▶ **EXERCISE**: Could you rewrite the listing below as a numbered list, one item per line, beginning at the line that contains "(using Arduino IDE)**" and stopping after the last line of the listing, with blank lines left out?

__________

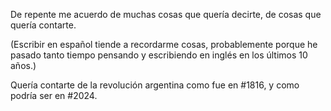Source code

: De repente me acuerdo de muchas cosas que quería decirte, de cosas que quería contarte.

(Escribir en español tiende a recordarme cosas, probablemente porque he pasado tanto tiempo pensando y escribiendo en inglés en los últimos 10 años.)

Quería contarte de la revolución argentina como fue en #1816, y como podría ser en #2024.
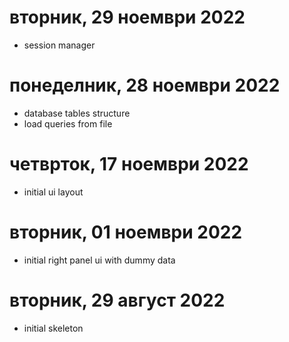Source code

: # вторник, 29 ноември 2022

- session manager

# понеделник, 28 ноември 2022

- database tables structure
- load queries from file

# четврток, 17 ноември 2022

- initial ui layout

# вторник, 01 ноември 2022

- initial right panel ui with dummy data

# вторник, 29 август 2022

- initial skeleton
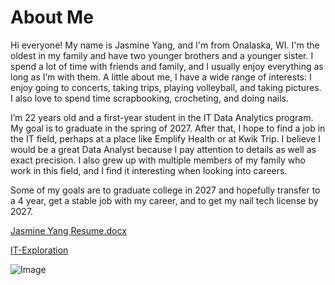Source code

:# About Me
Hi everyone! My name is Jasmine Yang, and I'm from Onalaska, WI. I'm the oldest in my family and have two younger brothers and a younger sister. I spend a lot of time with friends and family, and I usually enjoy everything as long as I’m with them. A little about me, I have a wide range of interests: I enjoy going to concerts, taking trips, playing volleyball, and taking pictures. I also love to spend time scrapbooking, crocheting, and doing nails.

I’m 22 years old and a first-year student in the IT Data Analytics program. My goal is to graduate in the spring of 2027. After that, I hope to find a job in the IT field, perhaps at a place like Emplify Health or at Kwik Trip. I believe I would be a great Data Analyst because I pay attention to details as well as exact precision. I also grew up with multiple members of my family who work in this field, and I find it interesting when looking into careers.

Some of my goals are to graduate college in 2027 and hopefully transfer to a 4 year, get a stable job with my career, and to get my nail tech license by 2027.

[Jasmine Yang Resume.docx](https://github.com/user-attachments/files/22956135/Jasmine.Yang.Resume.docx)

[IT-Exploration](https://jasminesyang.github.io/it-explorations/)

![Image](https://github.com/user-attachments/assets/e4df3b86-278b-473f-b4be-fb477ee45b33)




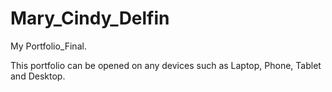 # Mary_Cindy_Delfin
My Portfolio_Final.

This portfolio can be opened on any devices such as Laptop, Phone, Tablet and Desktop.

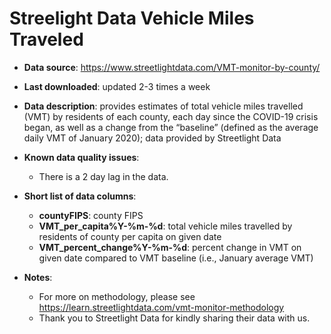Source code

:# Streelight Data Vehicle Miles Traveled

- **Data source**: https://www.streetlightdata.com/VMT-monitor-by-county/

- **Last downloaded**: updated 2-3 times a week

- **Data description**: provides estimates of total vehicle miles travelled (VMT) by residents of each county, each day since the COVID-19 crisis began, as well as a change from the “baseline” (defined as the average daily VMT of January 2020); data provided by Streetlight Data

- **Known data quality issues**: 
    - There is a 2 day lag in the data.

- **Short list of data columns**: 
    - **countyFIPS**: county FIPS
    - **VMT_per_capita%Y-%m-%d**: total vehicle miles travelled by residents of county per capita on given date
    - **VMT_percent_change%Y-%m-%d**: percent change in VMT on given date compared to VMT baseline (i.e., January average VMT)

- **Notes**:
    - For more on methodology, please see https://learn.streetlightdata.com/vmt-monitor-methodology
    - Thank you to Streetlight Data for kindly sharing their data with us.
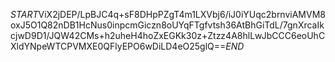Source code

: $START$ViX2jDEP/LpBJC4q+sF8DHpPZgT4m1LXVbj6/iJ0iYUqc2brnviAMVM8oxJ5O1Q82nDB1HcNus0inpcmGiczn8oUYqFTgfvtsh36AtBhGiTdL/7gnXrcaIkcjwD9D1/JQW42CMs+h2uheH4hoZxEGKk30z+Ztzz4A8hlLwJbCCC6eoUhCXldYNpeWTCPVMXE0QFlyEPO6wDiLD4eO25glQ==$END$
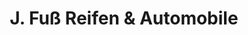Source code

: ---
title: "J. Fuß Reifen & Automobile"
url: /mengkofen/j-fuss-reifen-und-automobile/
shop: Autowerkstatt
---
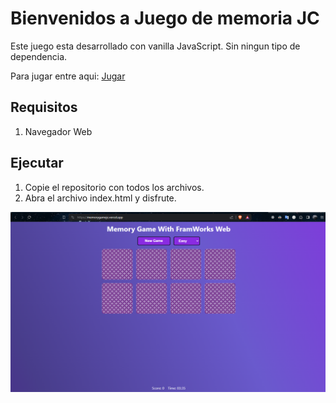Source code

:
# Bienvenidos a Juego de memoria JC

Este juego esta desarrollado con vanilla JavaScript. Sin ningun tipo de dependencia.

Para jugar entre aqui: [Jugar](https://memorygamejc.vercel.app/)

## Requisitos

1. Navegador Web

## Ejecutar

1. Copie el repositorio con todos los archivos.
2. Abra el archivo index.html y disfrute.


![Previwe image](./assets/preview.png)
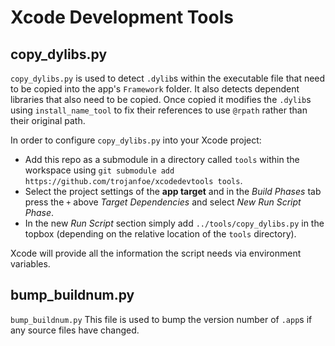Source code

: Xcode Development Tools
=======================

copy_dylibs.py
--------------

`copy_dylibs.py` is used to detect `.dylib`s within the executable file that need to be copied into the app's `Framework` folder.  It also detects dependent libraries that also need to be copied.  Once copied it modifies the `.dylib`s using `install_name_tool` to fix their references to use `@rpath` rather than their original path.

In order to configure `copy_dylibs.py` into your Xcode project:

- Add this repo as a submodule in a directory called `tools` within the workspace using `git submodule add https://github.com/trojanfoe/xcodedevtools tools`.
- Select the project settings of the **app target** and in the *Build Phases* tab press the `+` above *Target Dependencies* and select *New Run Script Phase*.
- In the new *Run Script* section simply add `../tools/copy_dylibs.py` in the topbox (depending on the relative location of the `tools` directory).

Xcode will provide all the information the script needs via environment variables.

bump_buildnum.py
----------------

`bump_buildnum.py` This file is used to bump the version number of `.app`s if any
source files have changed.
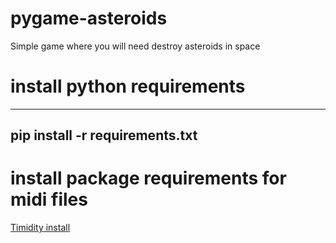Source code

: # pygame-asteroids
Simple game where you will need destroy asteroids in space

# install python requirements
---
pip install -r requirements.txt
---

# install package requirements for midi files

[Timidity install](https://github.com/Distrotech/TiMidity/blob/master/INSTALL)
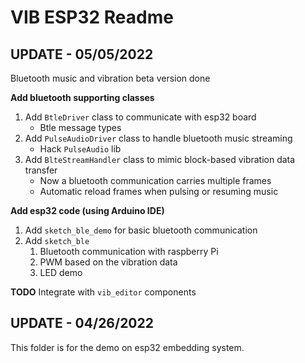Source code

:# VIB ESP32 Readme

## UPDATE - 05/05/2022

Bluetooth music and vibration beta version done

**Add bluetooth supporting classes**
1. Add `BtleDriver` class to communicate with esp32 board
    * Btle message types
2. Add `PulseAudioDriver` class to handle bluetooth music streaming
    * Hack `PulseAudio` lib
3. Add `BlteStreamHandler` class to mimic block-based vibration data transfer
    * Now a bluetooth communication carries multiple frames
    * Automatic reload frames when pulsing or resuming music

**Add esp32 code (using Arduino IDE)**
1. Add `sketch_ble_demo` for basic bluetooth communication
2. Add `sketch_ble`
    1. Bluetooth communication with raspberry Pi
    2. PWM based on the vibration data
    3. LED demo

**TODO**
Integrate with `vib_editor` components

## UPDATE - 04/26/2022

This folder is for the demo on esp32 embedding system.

__________

▶ **ANSWER TO THE PROBLEM**:
1. **Add esp32 code (using Arduino IDE)**
2. 1. Add `sketch_ble_demo` for basic bluetooth communication
3. 2. Add `sketch_ble`
4.     1. Bluetooth communication with raspberry Pi
5.     2. PWM based on the vibration data
6.     3. LED demo
7. **TODO**
8. Integrate with `vib_editor` components
9. ## UPDATE - 04/26/2022
10. This folder is for the demo on esp32 embedding system.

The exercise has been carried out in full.